Le secteur financier s'inquiète des limites ténues entre l'action préventive du Srel et celle répressive de la justice.  (Photo: DR)

Le secteur financier s'inquiète des limites ténues entre l'action préventive du Srel et celle répressive de la justice.  (Photo: DR)

La Chambre de commerce vient de redire son opposition à la réforme du Service de renseignement de l’État luxembourgeois après les amendements qui ont été apportés en mars dernier par le gouvernement à la demande du Conseil d’État. Preuve de l’extrême sensibilité du sujet pour la place financière, l’organisation patronale s’était autosaisie pour rendre un avis complémentaire, lequel vient d’être rendu public. Elle avait livré une première appréciation début octobre dernier pour réclamer un traitement à part du secteur financier, estimant que la réforme proposée par le gouvernement se révélait trop intrusive dans la vie privée et ne comprenait pas suffisamment de garanties.

Le secteur financier revendiquait donc son exclusion du champ d’application «au vu de la sensibilité des données bancaires qui doivent faire l’objet d’une protection toute particulière», les banquiers estimant que la réglementation actuelle se révélait plus protectrice et apportait une réponse «efficace» aux objets du projet de loi (donner un cadre plus performant et transparent au Srel).

Les correctifs apportés par le gouvernement le mois dernier n’ont pas été de nature à apaiser les craintes. À défaut de son exclusion, le secteur demandait des améliorations du texte «en termes de séparation des pouvoirs et de garanties entourant les mesures de recherche». Peine perdue.

Le gouvernement n’a tenu compte de la position de la Chambre de commerce que sur de rares points. Le projet de loi initial soumettait les agents du Srel au secret «dans tous les cas» pendant 20 ans et après cinq années seulement en cas d’exercice d’une activité professionnelle analogue. Les amendements ont prolongé l’obligation au secret professionnel ad vitam æternam.

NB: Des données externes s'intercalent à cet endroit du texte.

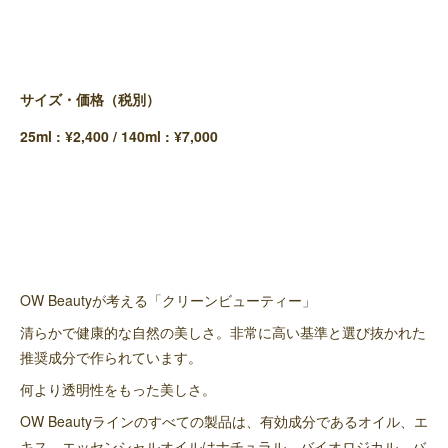
サイズ・価格（税別）
25ml : ¥2,400 / 140ml : ¥7,000
OW Beautyが考える「クリーンビューティー」
清らかで健康的な自然の美しさ。非常に高い基準と選び抜かれた
推奨成分で作られています。
何より透明性をもった美しさ。
OW Beautyラインのすべての製品は、有効成分であるオイル、エ
キス、エッセンシャルオイルはナチュラル、バイオロジカル、バ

Les banquiers en revanche continuent de s’interroger sur les garanties de sécurité et de confidentialité pour la communication des requêtes et des données, notamment bancaires, au Service de renseignement ainsi que leur préservation. Si les banques de données du Srel ne seront pas reliées à l’internet ou au réseau de communication publique, ce qui évite les risques d’intrusion, ce dispositif est loin de satisfaire la Chambre de commerce qui juge la mesure «largement insuffisante» et «pas assez détaillée quant au canal de communication des requêtes et informations».

Confusion des pouvoirs

Si l’organisation salue le retrait par le gouvernement des missions de lutte contre le financement du terrorisme au Srel, pour maintenir cette compétence exclusive à la Cellule de renseignement financier du Parquet, elle émet des doutes sur la séparation des pouvoirs et la limite entre l’action préventive du Service de renseignement et celle répressive de la justice. Un risque de confusion sur lequel s’est récemment exprimé le procureur d’État Robert Biever dans son avis sur le «Patriot Act» devant durcir la lutte contre le terrorisme.

Et les justifications tardives du gouvernement pour réaffirmer le respect de la séparation des pouvoirs laissent percer, aux yeux du patronat, ses propres contradictions. Car au final, le délégué du Srel qui sera chargé d’établir des ponts entre le Service de renseignement et les autorités (pour éviter les dysfonctionnements) relèvera bien du pouvoir exécutif.

Comment résoudre l’équation? L’organisation patronale appuie les suggestions du Conseil d’État qui avait préconisé la mise en place à Luxembourg de l’équivalent du «Comité R» en Belgique, pour le contrôle du renseignement. Un organe relevant tantôt du pouvoir législatif, tantôt du pouvoir judiciaire, «mais en aucun cas de l’exécutif».

Reste à connaître la position que les Sages adopteront dans leur avis complémentaire qui permettra peut-être à la réforme de passer le cap de la Chambre des députés en première lecture.